Menemukan petunjuk di labirin tanpa bertemu dengan Para Pengejar Misterius akan membutuhkan sedikit keberuntungan.
Namun kini, dengan kehadiran Camilla, situasinya telah berubah drastis.
Kemampuan untuk merasakan keberadaan monster dari jarak jauh memungkinkan mereka menghindari banyak bahaya yang tidak perlu.
Sekalipun jangkauan penginderaan Camilla lebih kecil daripada Pengejar Misterius, dia tetap dapat mendeteksi bahaya jauh sebelumnya.
Hal itu akan memberi mereka kesempatan untuk melarikan diri.
Berdasarkan pengamatan Leonard, kecepatan pengejaran Para Pengejar Misterius tidak terlalu berlebihan. Selama mereka dapat melihat para pengejar sejak dini dan melakukan pelarian dengan kecepatan penuh yang telah dipersiapkan, peluang untuk lolos cukup signifikan.

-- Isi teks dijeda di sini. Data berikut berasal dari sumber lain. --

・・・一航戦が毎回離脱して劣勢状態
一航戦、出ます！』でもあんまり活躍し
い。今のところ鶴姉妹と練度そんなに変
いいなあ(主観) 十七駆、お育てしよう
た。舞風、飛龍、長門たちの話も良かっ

Selain itu, dengan daya ingat fotografis Leonard, sangat kecil kemungkinannya dia akan melakukan kesalahan sepele seperti menemui jalan buntu.
Dengan cara ini, selama mereka tidak bertemu dengan Pengejar Misterius, peluang bertahan hidup di labirin yang semula diperkirakan sembilan dari sepuluh kali akan gagal, langsung berkurang menjadi sekitar dua puluh persen.
Dengan waktu yang tersisa, mereka sekarang dapat fokus untuk memecahkan labirin tersebut.